While planning the business model for the studio, Paulson says that the investment for the company was in the talent, rather than in investing a lot of money in the front end of the project, and plans on growing the studio with an organic and scalable approach.
This investment in people is evident in the hire of Dennis Liu as the director of the Discover Media Lab, who not only has a PhD in genetics, but also developed a content studio with the Howard Hughes Medical Institute. “He’s an Emmy-winning producer and he’s also a scientist. So I think that our investment is really in trying to get the right people and partners put in place so we can add that value to our clients,” Paulson says.
Digging into digital
In terms of where Kalmbach will be focusing with developing the brands themselves, Paulson says that the push will be in strengthening the digital presence of both Discover and Astronomy, which includes re-platforming the websites, starting with DiscoverMagazine.com this spring.
“On the one hand, we have a relatively stable traditional media base,” he says, pointing to Kalmbach’s strengths in traditional publishing for both its enthusiast brands and its science magazines—Discover, for example, seeing a total circulation of just over 300,000 as of June 2018, according to the Alliance for Audited Media. “But really our focus in many cases is really on a multi-platform approach. For example, our digital advertising revenue increased by 108 percent in the last fiscal year.”

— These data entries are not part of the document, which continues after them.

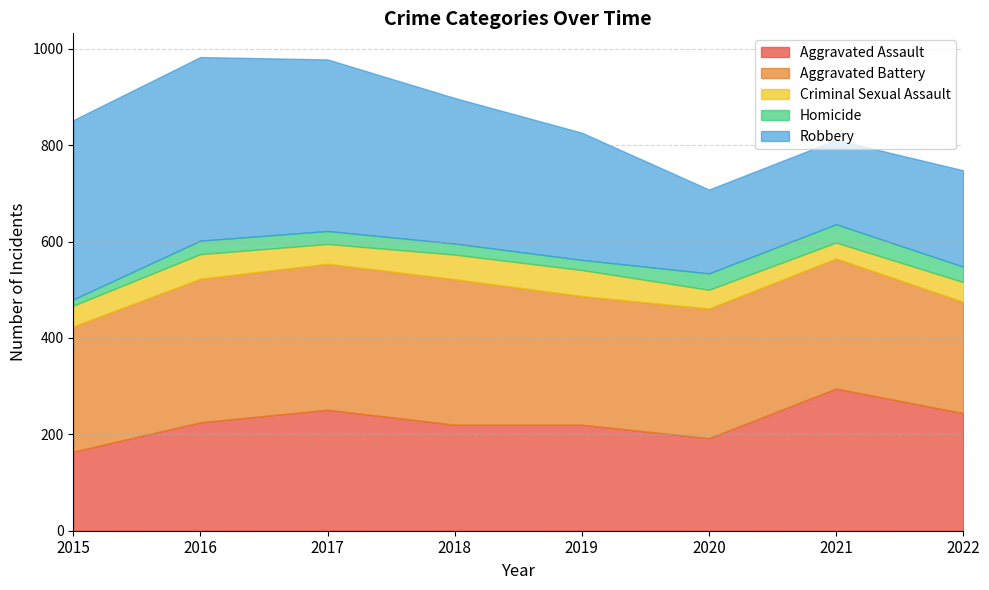

Which series has the largest total across all categories?

Robbery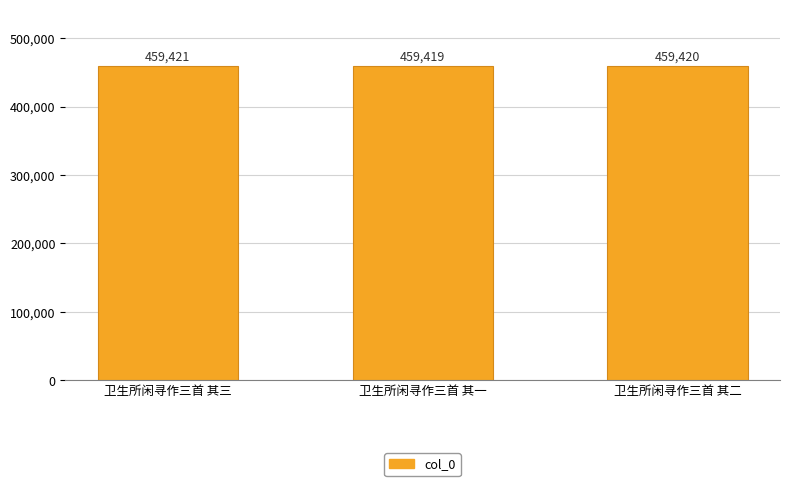

How many bars are there in total?

3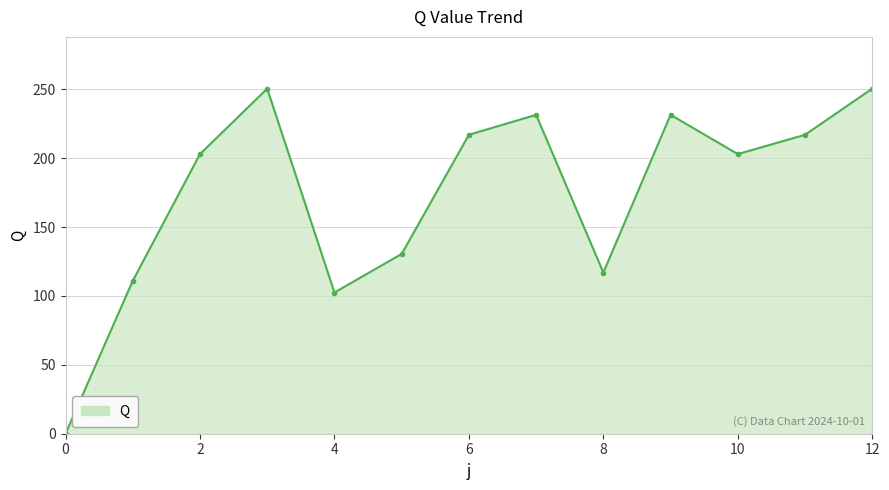

What is the greatest value displayed?

250.5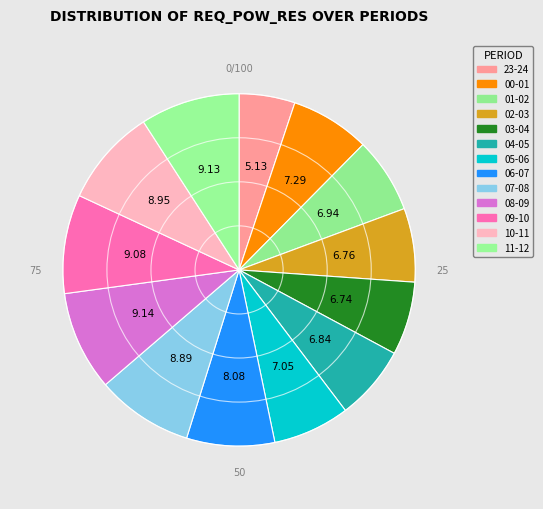

Is there any slice that represents more than half of the pie?

No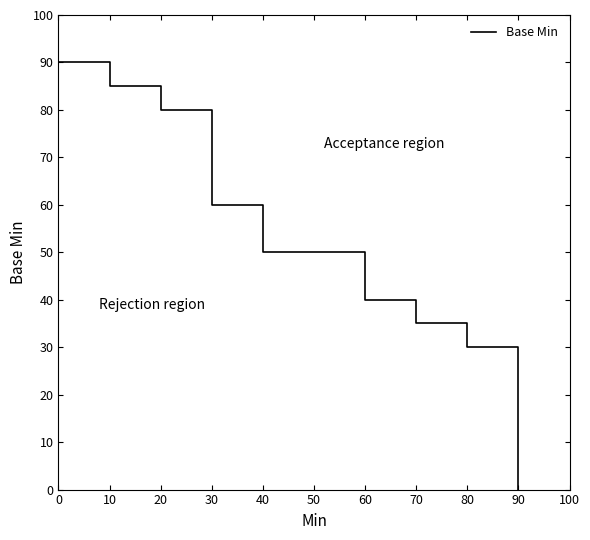

What is the difference between the maximum and minimum values?

90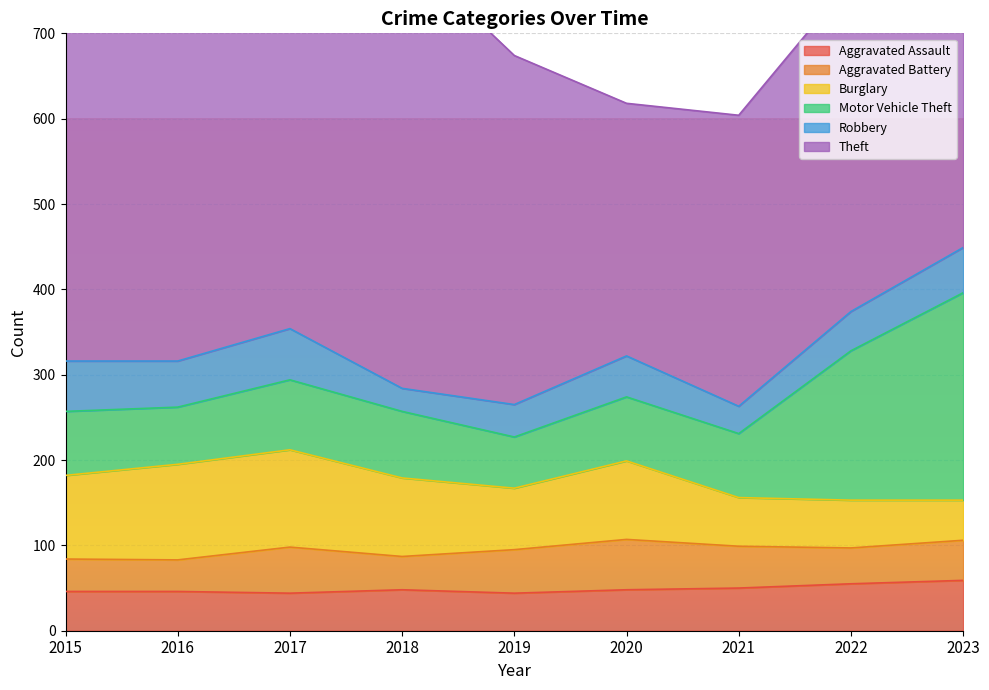

What is the difference between the Theft values at 2017 and 2018?

18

And the evolution of the brands’ digital presence will be an exploratory process for Kalmbach, he says, expecting that as they push forward with this initiative, the brands will begin to address more diverse segments of the population, beyond their collective 10 million monthly readers, and will appeal more towards the cultural interest in science rather that the niche science enthusiast.
Paulson does make the point that their expansion efforts won’t be in targeting any one demographic, but while featuring more up-and-coming subjects, such as STEM-related topics, the story itself may lend towards a younger demographic.
An international and experiential scope
On an international scale, the science group partnered with Cue Ball, a global media broker and consultant, after Cue Ball saw a growing general interest in science, technology, STEM-related education across multiple geographies, and Discover’s potential to perform well beyond its domestic boundaries.
This is the first step that Kalmbach has taken in bringing its brands international, however Paulson anticipates that most of the publisher’s enthusiast brands likely don’t have the same scope that Discover does for this type of expansion, at least for the time being.
He continues that the licensing wouldn’t revolve around the magazine as a unit, but rather looking at the intellectual property, as well as the brand itself, much like the goals the publishers have domestically. “It’s really about what can the brand do to solve problems in a given media space. So I think Discover’s got a big palette and big ambition and I think that we’ll do quite well. And [Cue Ball] was quite bullish on what they could do with Discover.”
As for expanding into experiential, Paulson projects that this will be a step that the science groups takes in the near future.
“Kalmbach has expertise in events that is really pretty substantial and really differentiated from other science media out there. We really feel that the Kalmbach capability in events could be leveraged to create highly unique experiential opportunities for people and for brands.”